More than the insidious duplicities
of our political class, the debate revealed the true secret
of our democracy. It is contained in those suggestive three
words repeatedly invoked by all parties, “Mr Speaker, point
of order.” This was the mantra that all parties could
recite, whose authority they could all defer to, and the
only thing that provided a modicum of restraint for the
cacophony of positions and adolescent interruptions.
So long as “points of order” are
admissible the show can go on. They can allow us to survive
the onslaughts of veniality, incompetence and even occasional
murderousness. This may be a slender thread on which to
place the burdens of democracy, but this is all we have.

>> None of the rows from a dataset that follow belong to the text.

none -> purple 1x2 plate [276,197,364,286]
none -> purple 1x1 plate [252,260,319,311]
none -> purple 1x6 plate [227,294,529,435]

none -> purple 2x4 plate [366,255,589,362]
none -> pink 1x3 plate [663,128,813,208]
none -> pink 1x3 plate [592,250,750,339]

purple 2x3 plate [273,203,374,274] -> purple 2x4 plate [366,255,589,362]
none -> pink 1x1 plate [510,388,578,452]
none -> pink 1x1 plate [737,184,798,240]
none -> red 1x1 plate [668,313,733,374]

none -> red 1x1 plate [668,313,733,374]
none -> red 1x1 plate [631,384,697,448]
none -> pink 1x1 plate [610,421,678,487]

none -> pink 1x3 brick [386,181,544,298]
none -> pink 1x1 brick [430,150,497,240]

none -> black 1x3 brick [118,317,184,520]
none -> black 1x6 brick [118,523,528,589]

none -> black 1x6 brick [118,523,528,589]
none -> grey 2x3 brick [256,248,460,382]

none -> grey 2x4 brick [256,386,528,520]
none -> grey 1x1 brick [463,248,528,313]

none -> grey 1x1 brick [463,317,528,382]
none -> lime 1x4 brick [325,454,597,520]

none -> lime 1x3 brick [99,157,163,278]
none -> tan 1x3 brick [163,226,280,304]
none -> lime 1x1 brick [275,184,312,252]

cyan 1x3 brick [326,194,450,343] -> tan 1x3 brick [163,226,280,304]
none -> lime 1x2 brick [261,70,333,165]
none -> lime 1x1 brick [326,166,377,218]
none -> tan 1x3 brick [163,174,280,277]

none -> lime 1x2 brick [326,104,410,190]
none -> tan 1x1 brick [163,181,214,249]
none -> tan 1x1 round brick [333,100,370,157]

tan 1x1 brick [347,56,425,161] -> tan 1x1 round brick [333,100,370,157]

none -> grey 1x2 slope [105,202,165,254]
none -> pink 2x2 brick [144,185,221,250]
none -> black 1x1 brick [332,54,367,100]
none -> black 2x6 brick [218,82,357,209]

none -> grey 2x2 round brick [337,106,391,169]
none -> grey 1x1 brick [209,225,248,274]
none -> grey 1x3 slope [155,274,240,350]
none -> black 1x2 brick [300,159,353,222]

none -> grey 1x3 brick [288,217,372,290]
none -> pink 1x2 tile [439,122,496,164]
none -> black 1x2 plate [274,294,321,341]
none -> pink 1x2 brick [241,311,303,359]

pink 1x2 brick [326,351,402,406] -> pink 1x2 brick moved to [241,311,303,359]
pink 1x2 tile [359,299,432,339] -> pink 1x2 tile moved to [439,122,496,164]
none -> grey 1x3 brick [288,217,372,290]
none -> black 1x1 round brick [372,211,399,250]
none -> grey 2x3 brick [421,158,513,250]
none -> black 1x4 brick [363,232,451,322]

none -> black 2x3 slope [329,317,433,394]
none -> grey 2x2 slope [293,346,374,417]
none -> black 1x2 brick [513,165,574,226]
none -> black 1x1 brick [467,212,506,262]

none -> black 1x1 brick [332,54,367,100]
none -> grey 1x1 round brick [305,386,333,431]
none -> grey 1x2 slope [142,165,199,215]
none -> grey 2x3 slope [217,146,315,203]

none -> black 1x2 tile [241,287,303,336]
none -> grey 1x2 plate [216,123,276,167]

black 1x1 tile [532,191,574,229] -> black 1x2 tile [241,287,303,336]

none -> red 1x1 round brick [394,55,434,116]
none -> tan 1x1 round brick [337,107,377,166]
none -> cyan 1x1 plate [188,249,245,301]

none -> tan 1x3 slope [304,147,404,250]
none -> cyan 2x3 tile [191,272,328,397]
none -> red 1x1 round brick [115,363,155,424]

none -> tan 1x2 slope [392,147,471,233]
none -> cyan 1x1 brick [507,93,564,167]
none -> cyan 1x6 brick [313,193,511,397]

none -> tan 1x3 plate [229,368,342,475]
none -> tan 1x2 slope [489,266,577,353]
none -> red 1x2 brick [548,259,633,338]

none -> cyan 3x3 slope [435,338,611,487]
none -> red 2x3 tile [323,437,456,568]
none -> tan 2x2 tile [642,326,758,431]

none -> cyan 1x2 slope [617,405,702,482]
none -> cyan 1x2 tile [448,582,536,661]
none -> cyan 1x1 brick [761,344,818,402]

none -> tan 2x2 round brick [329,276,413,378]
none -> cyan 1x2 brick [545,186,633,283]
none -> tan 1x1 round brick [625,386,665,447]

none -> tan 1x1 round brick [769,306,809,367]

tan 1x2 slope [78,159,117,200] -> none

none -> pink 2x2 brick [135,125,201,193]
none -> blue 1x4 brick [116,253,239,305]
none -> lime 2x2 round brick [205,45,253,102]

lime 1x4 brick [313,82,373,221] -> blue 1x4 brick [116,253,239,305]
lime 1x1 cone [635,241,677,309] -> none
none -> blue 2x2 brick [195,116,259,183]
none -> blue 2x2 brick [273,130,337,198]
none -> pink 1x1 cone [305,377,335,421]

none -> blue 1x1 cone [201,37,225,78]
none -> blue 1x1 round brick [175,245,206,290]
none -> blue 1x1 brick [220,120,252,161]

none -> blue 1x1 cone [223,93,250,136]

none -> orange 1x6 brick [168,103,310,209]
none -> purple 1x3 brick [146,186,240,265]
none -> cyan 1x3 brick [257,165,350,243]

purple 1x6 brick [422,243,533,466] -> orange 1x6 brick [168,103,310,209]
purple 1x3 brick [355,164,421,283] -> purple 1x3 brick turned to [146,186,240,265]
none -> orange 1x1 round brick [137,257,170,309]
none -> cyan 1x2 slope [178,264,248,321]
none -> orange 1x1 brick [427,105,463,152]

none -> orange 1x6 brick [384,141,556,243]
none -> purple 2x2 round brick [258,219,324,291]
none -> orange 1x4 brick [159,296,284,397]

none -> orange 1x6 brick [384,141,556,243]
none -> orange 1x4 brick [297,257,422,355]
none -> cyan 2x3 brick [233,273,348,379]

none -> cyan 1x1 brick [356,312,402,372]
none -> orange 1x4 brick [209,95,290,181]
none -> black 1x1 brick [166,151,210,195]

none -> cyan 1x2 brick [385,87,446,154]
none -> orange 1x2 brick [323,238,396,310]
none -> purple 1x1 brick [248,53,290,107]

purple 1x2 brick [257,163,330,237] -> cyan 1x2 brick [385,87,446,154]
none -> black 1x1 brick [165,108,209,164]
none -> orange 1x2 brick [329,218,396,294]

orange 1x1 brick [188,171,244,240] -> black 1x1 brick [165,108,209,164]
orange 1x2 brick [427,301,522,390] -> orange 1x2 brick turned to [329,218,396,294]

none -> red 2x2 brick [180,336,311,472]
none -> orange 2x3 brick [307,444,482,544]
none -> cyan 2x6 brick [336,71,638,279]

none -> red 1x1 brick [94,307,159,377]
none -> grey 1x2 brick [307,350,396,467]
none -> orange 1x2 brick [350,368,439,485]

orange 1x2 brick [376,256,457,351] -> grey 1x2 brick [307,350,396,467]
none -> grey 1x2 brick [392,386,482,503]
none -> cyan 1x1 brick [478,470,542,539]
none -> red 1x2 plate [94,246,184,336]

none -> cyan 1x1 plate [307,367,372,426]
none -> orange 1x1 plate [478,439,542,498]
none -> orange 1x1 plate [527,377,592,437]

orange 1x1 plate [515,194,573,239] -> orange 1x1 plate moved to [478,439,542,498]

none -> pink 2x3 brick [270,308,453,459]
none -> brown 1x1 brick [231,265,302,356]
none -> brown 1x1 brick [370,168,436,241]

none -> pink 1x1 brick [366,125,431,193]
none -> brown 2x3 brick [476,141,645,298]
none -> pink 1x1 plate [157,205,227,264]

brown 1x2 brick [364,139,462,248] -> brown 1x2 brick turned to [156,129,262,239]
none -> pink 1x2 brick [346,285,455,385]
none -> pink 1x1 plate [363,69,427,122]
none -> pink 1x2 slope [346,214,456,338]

As Alexis de Tocqueville wrote, “men living in democratic
countries do not readily understand the utility of forms;
they feel an instinctive contempt for them. Forms arouse
their disdain. They rush impetuously toward the object of
each of their desire and delays exasperate them…Yet it is
this inconvenience that men of democracies find in forms
makes them so useful to liberty, their principal merit being
to serve as a barrier between the strong and the weak. Thus
democratic peoples have more need for forms than other peoples
and naturally respect them less.”
It is perhaps inevitable that
we express our contempt for the forms that our Parliament
enacted. The characterization of these proceedings as “all
form and no substance” would not be inaccurate. But to lament
this fact too much would be to go too far. The victory of
form over substance is still a condition vastly preferable
to a condition where substance triumphs with no formal restraints
whatsoever. We sometimes feel as if we are close to a condition
resembling Italy at the onset of Fascism in 1927 where a
contemporary observer said “there are few who do not speak
ill of Parliaments”. Parliament may have done little to
redeem itself, but that is all the more reason to cling
on to it as an institution with all your life.